EXTRACTED TEXT
'''

Around 1985, two architects in Chicago got access to one of the first giant photocopy machines. The photocopier could make images 36 inches wide and very long. Several architects drew 1 inch by 3 inch drawings that were then enlarged to 3 ft x 9 ft through multiple photocopying. The ensuing exhibition was titled: “The Idea of Big”. 22 years later – so crude, so small.
Emperors, architects and filmmakers have always been drawn to the big – or rather – the enlarged. The objects change scale and fill the eye. Imaginatively and somewhat phenomenology, people assume the role of an ant in the presence of the giant thing. Yet humans made the giant, so share in the feeling of power. Were we not BOTH Godzilla and the Japanese as he smashed Tokyo? King and plebe.
In Denver, the Bigs have gathered in downtown. Works by Lawrence Argent (bear), Coosje van Bruggen & Claus Oldenburg (broom and dust pan), Dan Ostermiller (cow and calf), Donald Lipski (horse on a chair) and Louise Bourgeois (spider). Bruggen/Oldenburg are ahead of Argent on Flickr because of location relative to camera happy cultural tourists and that “Big Sweep” is climbable. (I remark on Flickr as I am curious to discover what makes certain artworks attract photographers).
Lipsky and Bruggen/Oldenburg in Denver
Bourgeois and Ostermiller in Denver
Of the works, only Argent’s “I See What You Mean” is public art. I consider the essence of public art as the ability to spark a relationship with its site – surroundings, the social culture and moment. This is different from originating from a site such as retelling or referring to its history although retelling could be part of the spark.
For the simple test of public art, just imagine its removal and erase its history in the place. Now replace the artwork with another artwork of the same size. If everything is the same, then the work is “art in a public place.” In good situations, the surroundings gently hold the work like a gallery. In the best situations, the work enlivens the space. Like the most excellent architecture, achieving this physical interaction between art and space is no easy task and worth the effort to achieve.
Public art must interact with its space, but that space must appear as its home, its office or its jail. A psychological state is demanded. Argent’s Big Blue Bear comes to work everyday at the Denver Convention Center. Most of Jonathan Borofsky’s sculptures work, too. Hammering Man works literally and Ballerina Clown must come to Venice Beach each day to dance like Argent’s bear must look. (In the 1990’s, a giant ball and chain was attached to Seattle’s Hammering Man. The second artist felt the psychological jail.)

'''

Collected data
'''

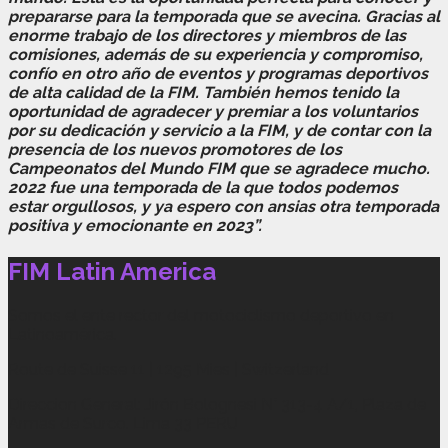
prepararse para la temporada que se avecina. Gracias al
enorme trabajo de los directores y miembros de las
comisiones, además de su experiencia y compromiso,
confío en otro año de eventos y programas deportivos
de alta calidad de la FIM. También hemos tenido la
oportunidad de agradecer y premiar a los voluntarios
por su dedicación y servicio a la FIM, y de contar con la
presencia de los nuevos promotores de los
Campeonatos del Mundo FIM que se agradece mucho.
2022 fue una temporada de la que todos podemos
estar orgullosos, y ya espero con ansias otra temporada
positiva y emocionante en 2023”.
FIM Latin America
Somos el ente rector del motociclismo deportivo en
Latinoamérica.
Route de Suisse 11 | 1295 Mies | Switzerland
Direccion General: Jirón Bolognesi N° 313-4 A/1, Plaza de
Armas de Surco. Lima 33 PERU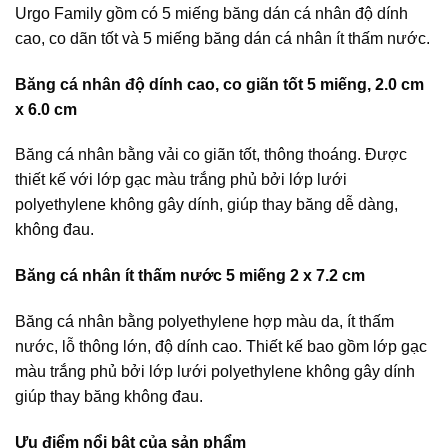
Urgo Family gồm có 5 miếng băng dán cá nhân độ dính
cao, co dãn tốt và 5 miếng băng dán cá nhân ít thấm nước.
Băng cá nhân độ dính cao, co giãn tốt 5 miếng, 2.0 cm
x 6.0 cm
Băng cá nhân bằng vải co giãn tốt, thông thoáng. Được
thiết kế với lớp gạc màu trắng phủ bởi lớp lưới
polyethylene không gây dính, giúp thay băng dễ dàng,
không đau.
Băng cá nhân ít thấm nước 5 miếng 2 x 7.2 cm
Băng cá nhân bằng polyethylene hợp màu da, ít thấm
nước, lỗ thông lớn, độ dính cao. Thiết kế bao gồm lớp gạc
màu trắng phủ bởi lớp lưới polyethylene không gây dính
giúp thay băng không đau.
Ưu điểm nổi bật của sản phẩm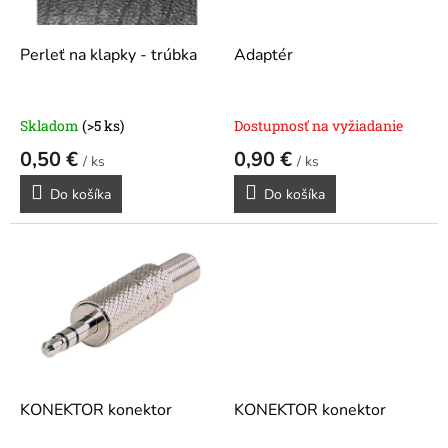
r
d
o
u
d
k
Perleť na klapky - trúbka
Adaptér
u
t
k
o
t
v
Skladom
(>5 ks)
Dostupnosť na vyžiadanie
o
0,50 €
0,90 €
v
/ ks
/ ks
Do košíka
Do košíka
KONEKTOR konektor
KONEKTOR konektor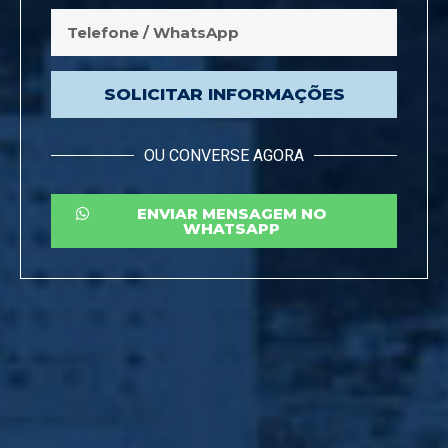
SOLICITAR INFORMAÇÕES
OU CONVERSE AGORA
ENVIAR MENSAGEM NO
WHATSAPP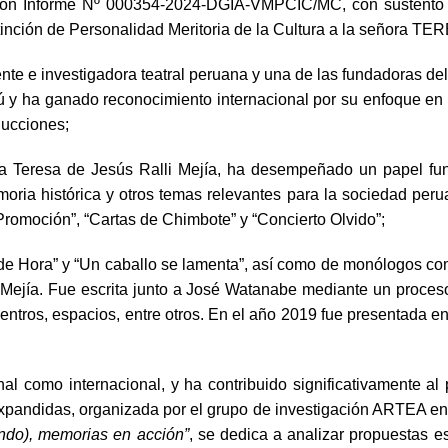
tes con Informe Nº 000354-2024-DGIA-VMPCIC/MC, con susten
distinción de Personalidad Meritoria de la Cultura a la señor
ente e investigadora teatral peruana y una de las fundadoras de
ú y ha ganado reconocimiento internacional por su enfoque en l
ducciones;
a Teresa de Jesús Ralli Mejía, ha desempeñado un papel fund
oria histórica y otros temas relevantes para la sociedad peru
 Promoción”, “Cartas de Chimbote” y “Concierto Olvido”;
e Hora” y “Un caballo se lamenta”, así como de monólogos com
 Mejía. Fue escrita junto a José Watanabe mediante un proceso 
entros, espacios, entre otros. En el año 2019 fue presentada en
onal como internacional, y ha contribuido significativamente a
 Expandidas, organizada por el grupo de investigación ARTEA en
ndo), memorias en acción”
, se dedica a analizar propuestas e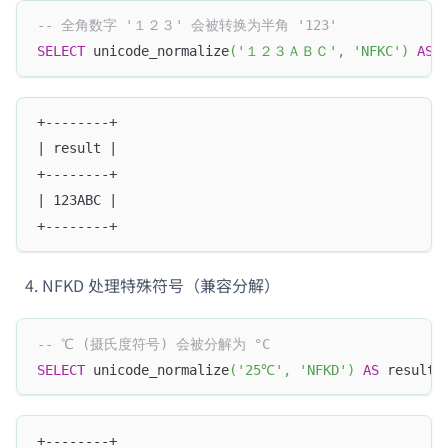
-- 全角数字 '１２３' 会被转换为半角 '123'
SELECT
 unicode_normalize
(
'１２３ＡＢＣ'
,
'NFKC'
)
AS
 
+--------+
| result |
+--------+
| 123ABC |
+--------+
NFKD 处理特殊符号（兼容分解）
-- ℃ (摄氏度符号) 会被分解为 °C
SELECT
 unicode_normalize
(
'25℃'
,
'NFKD'
)
AS
 result
;
+--------+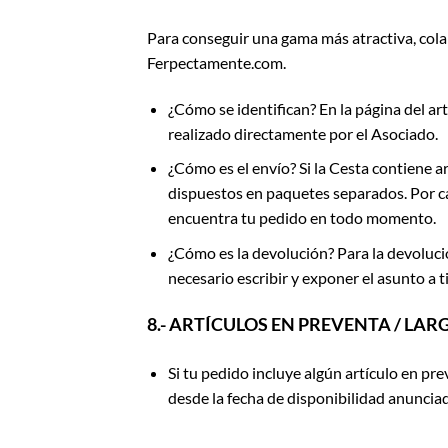
Para conseguir una gama más atractiva, col
Ferpectamente.com.
¿Cómo se identifican? En la página del artí
realizado directamente por el Asociado.
¿Cómo es el envío? Si la Cesta contiene 
dispuestos en paquetes separados. Por ca
encuentra tu pedido en todo momento.
¿Cómo es la devolución? Para la devoluci
necesario escribir y exponer el asunto 
8.- ARTÍCULOS EN PREVENTA / LA
Si tu pedido incluye algún artículo en pr
desde la fecha de disponibilidad anunciada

'''

ASSIGNED TASK 1
In the public art essay, why are Bruggen/Oldenburg ahead of Argent on Flickr? Answer in one to three sentences.
ASSIGNED TASK 2
Restate word for word the part of the public art essay that opens with the words "For the simple" and closes with "effort to achieve.".

RESPONSE AREA 1
They are ahead because of their location relative to camera-happy cultural tourists and because "Big Sweep" is climbable.

RESPONSE AREA 2
For the simple test of public art, just imagine its removal and erase its history in the place. Now replace the artwork with another artwork of the same size. If everything is the same, then the work is “art in a public place.” In good situations, the surroundings gently hold the work like a gallery. In the best situations, the work enlivens the space. Like the most excellent architecture, achieving this physical interaction between art and space is no easy task and worth the effort to achieve.